It meant you were lost, Mr. Nauplius, and not in a trivial, wasting-your-own-life kind of way.
There’s a belief widespread in Achur practice that the spirits of the dead return to us in dreams. The spirits of especially giving, protective persons return as guardians. Particularly baneful, destructive spirits return as nightmares.
There’s an insight in this belief. A strongly protective or baneful soul, whether it’s a literal, separate spiritual existence or not, living or dead, creates its own little pocket of reality, of Paradise or Hell, of which it is the first beneficiary or the first victim.
The best guard, protect, and nurture those around them. The worst, bring, or, rather, are, nightmare. And no one is quite so trapped in a nightmare as the soul at its heart.

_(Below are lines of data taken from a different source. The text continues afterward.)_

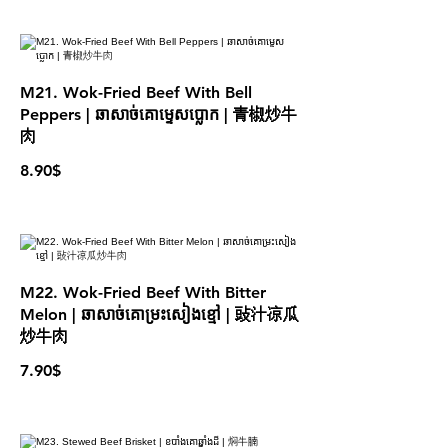
M21. Wok-Fried Beef With Bell
Peppers | ឆាសាច់គោម្ទេសប្លោក | 青椒炒牛
肉
8.90$
M22. Wok-Fried Beef With Bitter
Melon | ឆាសាច់គោម្រះសៀងខ្មៅ | 䜴汁凉瓜
炒牛肉
7.90$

No doubt there are those who can take joy in being such a creature. But for all your deep-seated hate I don’t think you do, or can. At that time you yourself were horrified by your own supposed god, even as you did what you thought he wanted you to do. The horrors you committed didn’t spare you.
Morgana Tsukiyo is a strange person to cite as your mentor-- she isn’t remotely of your faith. She’s barely of mine, taking our beliefs and stripping away all sense of proportion and moderation, completely missing the point thereby.
She’s a heretic to my faith, one who makes a crown out of a belief in nothing-- a nihilist. And true to that status she mistakes being trapped in a meaningless, directionless void for freedom. She “freed” you on a whim, curious what you would do.
What she actually freed was your ego, your curse. She gave you permission to stop fighting it.
And here you are, gazing back at your horror-strewn past as though it was maybe not that bad after all.
Gods help you, Nauplius, and all those luckless souls who cross your path.